Okay, so the only time I would have to worry about a higher tier EdgeRouter until I have true Gigabit Fiber. VDSL’s limit is basically 150/100 if you do a dry loop, so EdgeRouter X is good enough.
Congratulations, it sounds like you are figuring out a way forward. I’m not sure if you care to discuss this any further, but I’ll kibitz a little more.
It sounds like you are planning to plug both the AC68U and AC86U into a third router which connects to the WAN (likely an EdgeRouter X). Done in a straightforward way, this puts the two AC routers on separate subnets. Voila!
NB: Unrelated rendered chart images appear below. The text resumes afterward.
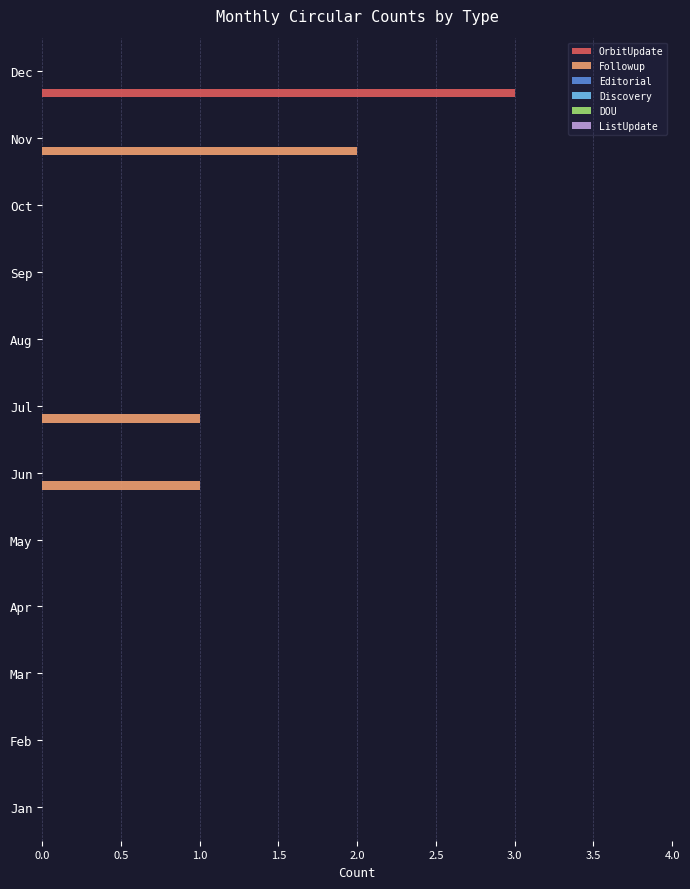

What is the sum of all OrbitUpdate values?

3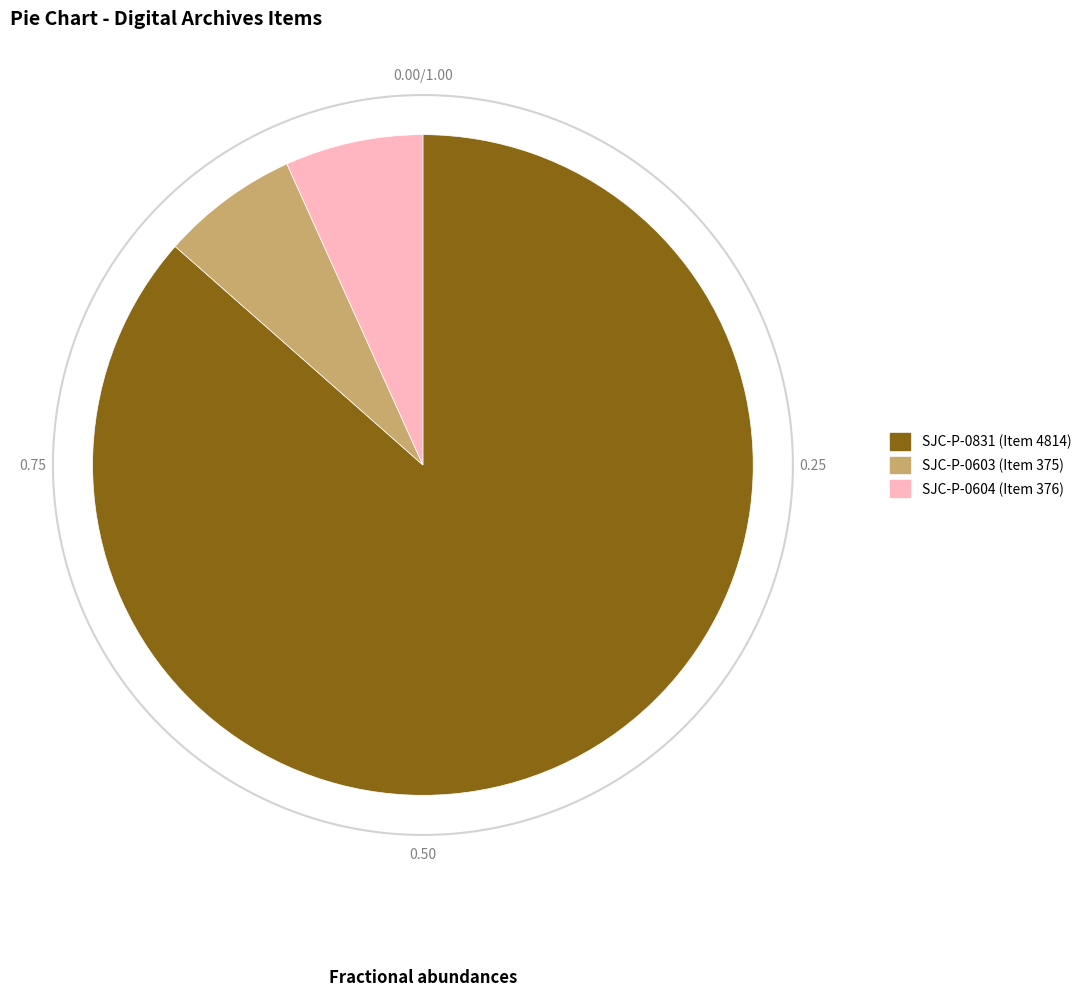

Rank the categories by value from lowest to highest.

SJC-P-0603 (Item 375), SJC-P-0604 (Item 376), SJC-P-0831 (Item 4814)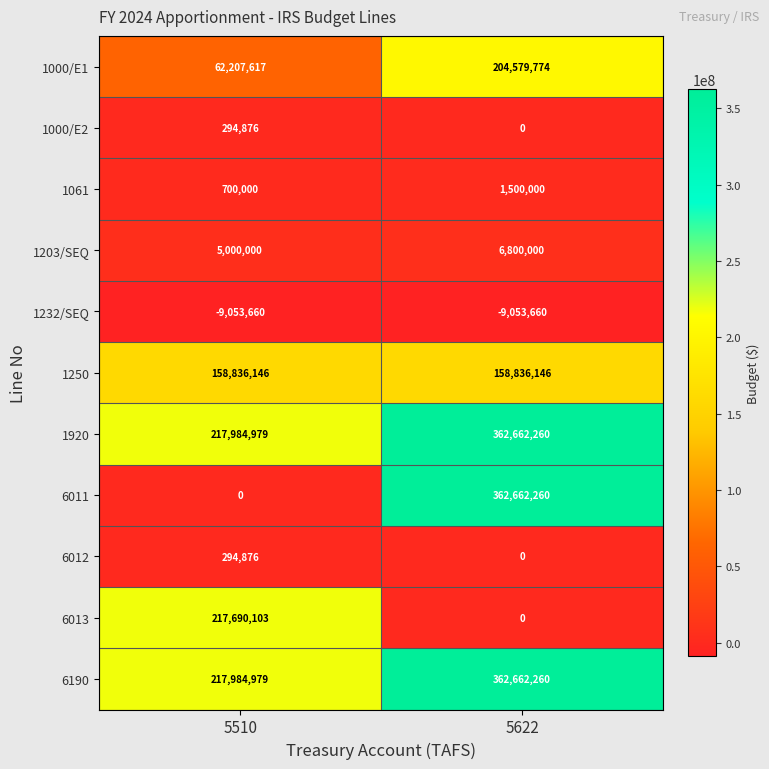

What is the sum of the 6012 values at 5510 and 5622?

294876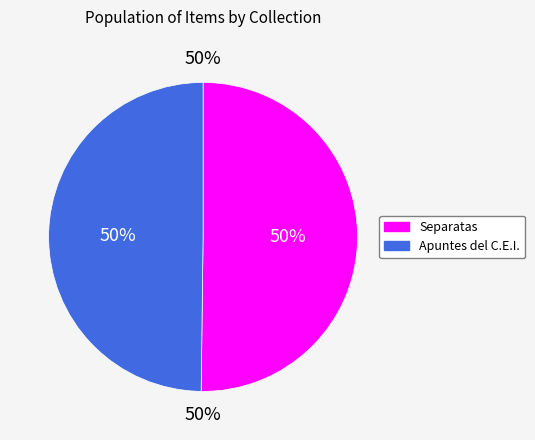

What is the ratio of the value at Apuntes del C.E.I. to the value at Separatas?

1.0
Your goal of isolation from gear on the other subnet is achieved.
A VLAN allows logical separation between devices on the same subnet, but devices on different subnets are already separated. (A VLAN can also allow logically grouping devices on different subnets, but that is the opposite of your goal.)
By “straightforward” setup, I have in mind:
- the AC routers are not in “bridge” mode, so use different subnet addresses on their upstream (“WAN”) and downstream (“LAN”) sides;
- the WAN router does not have routing rules specially configured to allow the two subnets to communicate with each other.
Good luck with your setup, and please let us know how it turns out.
Just following up…
… how’s this working out for you?
Capital what
Other than the usual problems with VPNs, isolating in VLANs has been helpful. Though the FTTH/FTTB backdoor means all packets could still be captured if someone really wanted to.